Wednesday, February 08, 2006

Hazards in the house

I often have the feeling that They don't know how much danger They are in, living in what seems to be a pretty, suburban houselet. I am smaller than Them, and my eyesight is considerably finer (every time Tom goes out he asks Jess where his keys/mobile phone/wallet/business cards/vioin are, and she has no more clue than he has).

Therefore I am closer to the action they miss. For example:

There's a fox that comes into our back garden in the summer. As soon as the sun rises above a certain height and pleasant sunny patches appear under the pergola, there he is, sunning himself like a bloody dog, lying on his back with his paws up as if he owns the place. They purr over the way he and I 'tolerate' one another, but you won't catch me within ten feet of that thing. You want a fox in your garden? Did anybody ask me? They were afraid he'd try to eat me (as if! those animals know all about claws) - but reflect, I pray, upon what else I have to put up with from foxes. They carry fleas. They spray horrible scents on MY terriroty. And they raid the leftovers in the recycling bin before I can. None of this is acceptable.

Then there's the hole in the wall. In the bathroom, behind the loo. There's a mouse in there. I know there is. You want mice in your house? OK, I bring them in as gifts, but generally they are dead by then. Should I detect an untreated mouse alive and kicking in my own house, there'd be serious trouble. I'm not going to allow VERMIN to attack my bag of Science Plan Cat Food. Mice. Ugh. Everything has its place. And so, although I've not caught him yet, I stand sentry by the hole in the wall, motionless, waiting. Sooner or later, that mouse will emerge. And I will be there to get him. You wait and see. For now, all I hear is: "What are you doing in the bathroom, you silly pussycat?" Grrr.
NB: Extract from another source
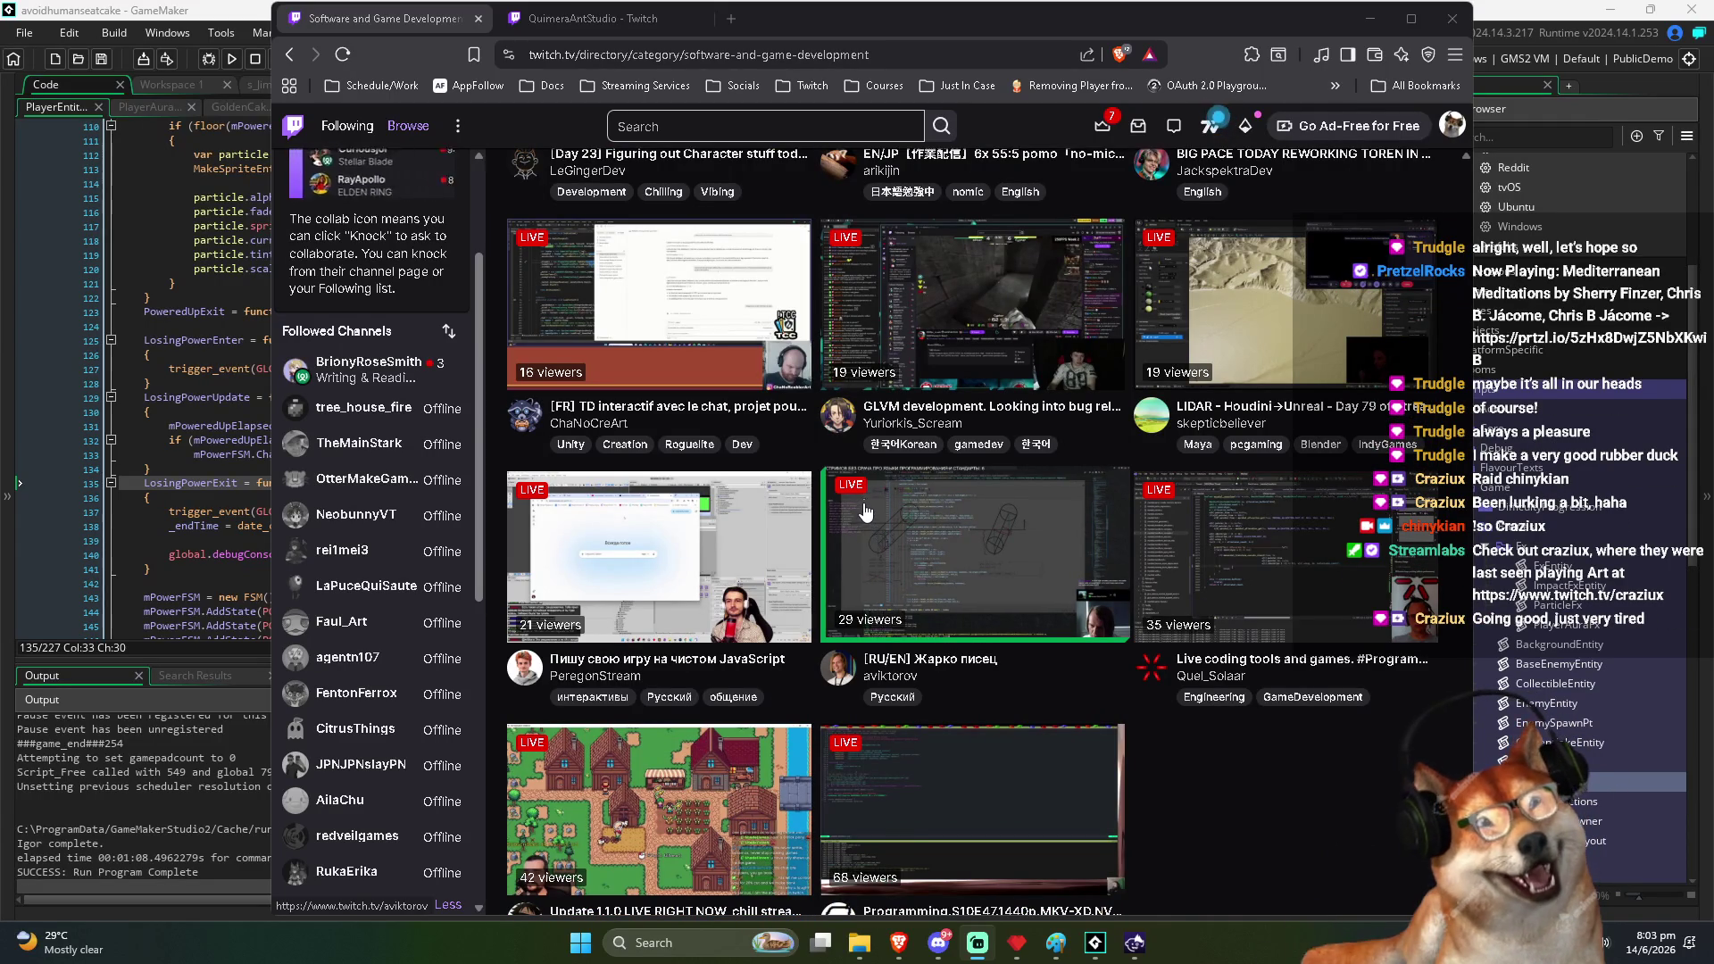
{"action": "scroll", "coordinate": [864, 510], "scroll_direction": "down", "scroll_amount": 15}
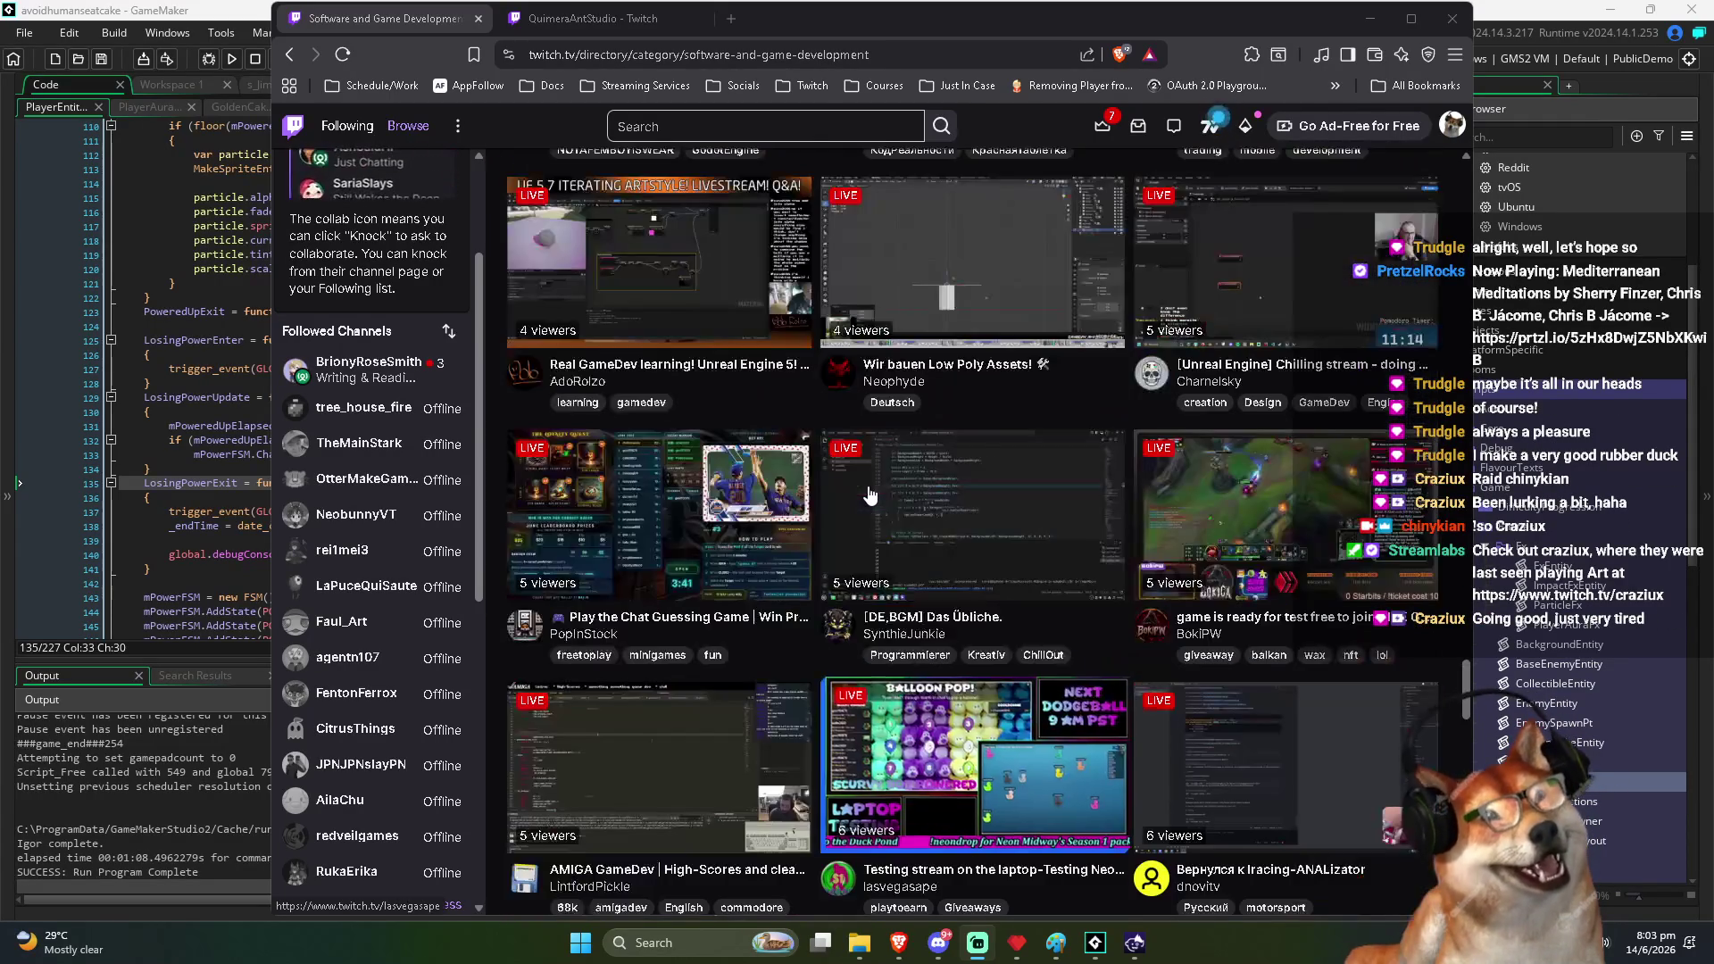
{"action": "scroll", "coordinate": [869, 495], "scroll_direction": "up", "scroll_amount": 8}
Birds are another case in point. You don't want them in the house either. Not that they normally come in, but some day they might. The more of them I can put them off before they try to, the better. Can you imagine the mess? Feathers everywhere. All that tweeting. Droppings (we cats are extremely particular about such matters, but birds just do it anywhere). Birds, too, have a place, and it is outside, in the air. I am considered brutal should I kill one, but I promise, there is a reason.

There is always a reason. It's just that you have to be a cat to understand it. Humans never understand anything: they're too busy thinking.